Parents like Kristin Comier explained how challenging it is to raise a child on the spectrum while keeping up with other children and daily parental responsibilities. "Of course we watch our children. We try to keep an eye on them, but that extra security would just be very reassuring," said Cormier. 

The GPS tracking system provides early warning alerts, live updates, broadcasts a missing child and notifies parents if the child has stopped at unexpected places.

GPS tracking devices using radio, Bluetooth or GPS technology significantly reduce the frequency — and associated risks — of wandering behavior among children with autism spectrum disorder and other developmental disorders, as well as minimizing parental anxiety, according to survey results presented at the 2017 Pediatric Academic Societies meeting.

"Knowing that my phone will give me an alert if my child leaves my house. These GPS tracking devices are amazing. They clip on their clothes. Kids can not take them off," said Krielow, who also has a child with ASD. 
A recent study, NAA Mortality & Risk in Autism Spectrum Disorder (ASD) Wandering/Elopement, found that nearly a third of reported ASD missing person cases related to wandering/ elopement from 2011 to 2016 in the United States ended in death or required medical attention. The study was based on over 800 media-reported missing person cases in the U.S. over a six-year period involving individuals with an ASD.

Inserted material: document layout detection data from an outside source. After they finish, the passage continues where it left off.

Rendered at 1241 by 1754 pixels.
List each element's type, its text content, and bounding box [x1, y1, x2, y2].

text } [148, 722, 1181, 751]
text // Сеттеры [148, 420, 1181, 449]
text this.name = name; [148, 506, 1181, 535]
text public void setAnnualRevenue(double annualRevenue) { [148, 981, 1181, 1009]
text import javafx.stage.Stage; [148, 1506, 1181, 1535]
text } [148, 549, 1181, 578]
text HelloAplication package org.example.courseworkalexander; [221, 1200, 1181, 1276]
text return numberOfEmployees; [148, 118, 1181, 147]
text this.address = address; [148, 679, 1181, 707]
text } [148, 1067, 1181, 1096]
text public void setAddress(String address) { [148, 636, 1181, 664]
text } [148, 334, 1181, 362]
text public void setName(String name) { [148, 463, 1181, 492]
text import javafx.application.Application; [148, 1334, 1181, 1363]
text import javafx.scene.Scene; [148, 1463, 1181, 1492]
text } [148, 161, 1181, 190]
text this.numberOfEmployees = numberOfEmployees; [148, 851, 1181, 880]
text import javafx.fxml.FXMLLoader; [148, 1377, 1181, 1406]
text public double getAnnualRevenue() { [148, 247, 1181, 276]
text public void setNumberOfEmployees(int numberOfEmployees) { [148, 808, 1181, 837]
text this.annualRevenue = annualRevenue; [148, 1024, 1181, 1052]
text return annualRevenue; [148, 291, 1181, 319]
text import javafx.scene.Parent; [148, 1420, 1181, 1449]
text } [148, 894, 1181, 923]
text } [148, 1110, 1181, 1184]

The Autism Society of Acadiana applied for a grant to help fund the campaign that will bring these devices to Acadiana. "Matt Steller is providing us with $9,350 from the Steller Foundation. It'll be our job to raise another $9,350," Krielow added. 

Organizers said a project like this will take a village, but their confident residents will jump-in on the initiative. Members said their main goal is to help another child from going missing. 

"Just one of these devices would save on the search effort that could span for days," said Cormier. 

The deadline to make the matching grant is December 31. Donations can be mailed to Autism Society Acadiana, 3108 W. Pinhook Rd, Ste 101, Lafayette,LA 70508 and designated for Project Keep Our Kids Safe.